You question his competence.

> i feel like you have never touched servers/backend in anything more than simple projects (or at all). with full storage/memory there could be an issue that you won't be able to ssh to the server, so it speaks about your knowledge in this matter.

He was answering that.

If instead of dismissing someone outright and question their competence, you had raised specific concerns, this would have been a more productive conversation

> i feel like you have never touched servers/backend in anything more than simple projects (or at all)

I feel like if you are going to go out on a limb and call someone's expertise into question...

> I ran all of ops for reddit for four years and headed up SRE at Netflix

And they provide excellent credentials which you failed to check...

> where you worked doesn't matter to me very much

You can't just weasel out of it by pretending like you didn't start the interaction by calling someone's expertise into question.

Strongly disagree.
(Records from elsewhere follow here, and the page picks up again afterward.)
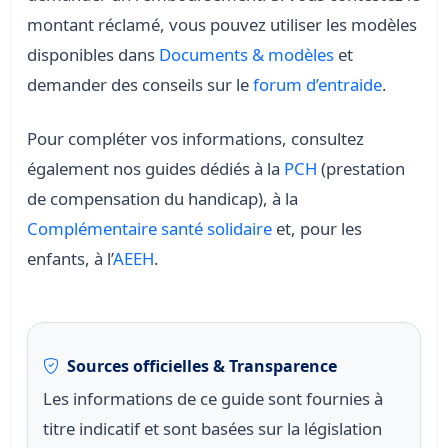
montant réclamé, vous pouvez utiliser les modèles
disponibles dans
Documents & modèles
et
demander des conseils sur le
forum d’entraide
.
Pour compléter vos informations, consultez
également nos guides dédiés à la
PCH
(prestation
de compensation du handicap), à la
Complémentaire santé solidaire
et, pour les
enfants, à l’
AEEH
.
Sources officielles & Transparence
Les informations de ce guide sont fournies à
titre indicatif et sont basées sur la législation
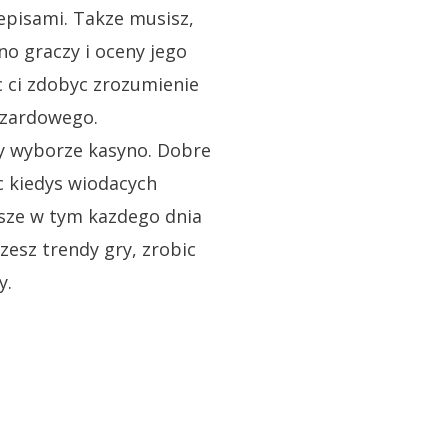
episami. Takze musisz,
o graczy i oceny jego
c ci zdobyc zrozumienie
azardowego.
y wyborze kasyno. Dobre
c kiedys wiodacych
wsze w tym kazdego dnia
zesz trendy gry, zrobic
y.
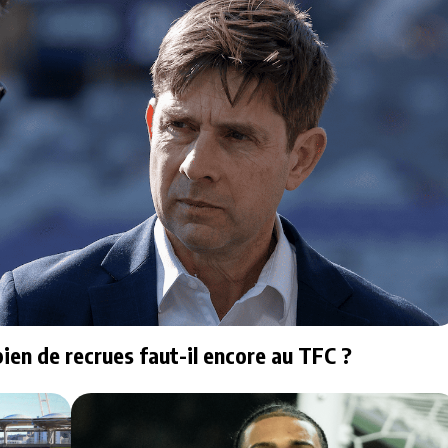
ien de recrues faut-il encore au TFC ?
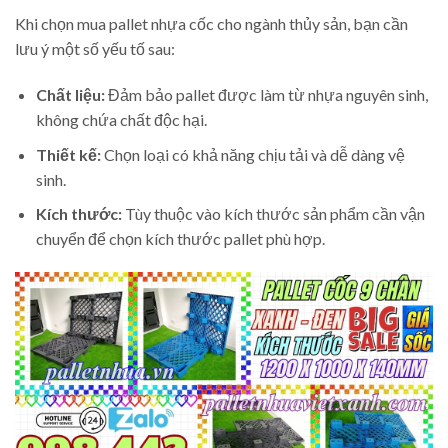
Khi chọn mua pallet nhựa cốc cho ngành thủy sản, bạn cần
lưu ý một số yếu tố sau:
Chất liệu:
Đảm bảo pallet được làm từ nhựa nguyên sinh,
không chứa chất độc hại.
Thiết kế:
Chọn loại có khả năng chịu tải và dễ dàng vệ
sinh.
Kích thước:
Tùy thuộc vào kích thước sản phẩm cần vận
chuyển để chọn kích thước pallet phù hợp.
Having stored telemetry has helped me debug so many things.

Forever is probably too much, but keeping a month or so is totally sane.
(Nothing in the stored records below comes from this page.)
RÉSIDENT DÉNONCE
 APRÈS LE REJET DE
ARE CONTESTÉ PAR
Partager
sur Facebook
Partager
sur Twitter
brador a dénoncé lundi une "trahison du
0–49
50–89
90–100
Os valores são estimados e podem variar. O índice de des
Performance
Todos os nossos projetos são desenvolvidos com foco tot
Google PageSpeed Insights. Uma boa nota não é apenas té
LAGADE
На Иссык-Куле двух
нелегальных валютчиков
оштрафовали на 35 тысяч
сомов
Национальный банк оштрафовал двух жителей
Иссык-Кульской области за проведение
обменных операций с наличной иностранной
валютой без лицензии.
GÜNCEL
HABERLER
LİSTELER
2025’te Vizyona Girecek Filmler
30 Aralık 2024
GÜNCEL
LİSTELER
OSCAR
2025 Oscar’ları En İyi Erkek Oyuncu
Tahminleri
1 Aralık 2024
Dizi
Why kind of things did you debug with CPU/Memory/Storage telemetry that you couldn't have debugged by only turning those things on after you knew there was a problem?
Identifying patterns where problems coincide with other processes or times, eventually tracking it down to a release done by another team.

It's happened to me a few times.

So your business metrics suddenly dropped, but what has changed?

This service is using 80% CPU, that seems a bit high... but is it always this high? Looks like it spiked within the last hour. But wait, it does that every Monday at 9 am, so probably a red herring.

This cache has a hit ratio of 60%... is that good? A bit low? Actually it's suspiciously high compared to last week - looks like a lot of people aren't getting a personalised feed.

Metrics are incredibly cheap to keep around for the value you get from a good operational dashboard, despite what Datadog/Amazon/Grafana Cloud tells you. It's just the most egregiously overpriced data you can buy since 20 cent text messages.

A good start is to set up VictoriaMetrics with some collectors and set retention to 14 days.

when storage is full, and you don't know about that, you can't release anything to enable the logs in first place.
You can poll storage periodically though, you don't need to keep a constant metrics stream of where it's at. Also you can set up each machine to alert when it's own storage fills up.

Also, as your storage hits 97%+, you'll probably start seeing effects in your business metrics, and then you can look into it.

I think that you are confusing real-time metrics, streamed with very high precision (below 1s) and metrics that are simply polled every N time (most use-cases).

real-time, high precision metrics aren't necessary. when you say that you don't need metrics and then say that you can poll metrics periodically, you are contradicting yourself.

I'm not contradicting myself. I'm saying you just poll for storage, you don't store the results. My entire thesis is that those metrics aren't worth storing.
> You can poll storage periodically though, you don't need to keep a constant metrics stream of where it's at. Also you can set up each machine to alert when it's own storage fills up.

Unless you want to be able to have trends over time, either for capacity planning (needing to order more storage in case of bare metal, or planning costs ahead) or to correlate with other things (storage consumption is growing twice as fast since deployment X, did we change something there?).

You don't need to have 1s granularity metrics on storage consumption, but having none is just stupid levels of fake "optimisation" that will cost you more in the long run.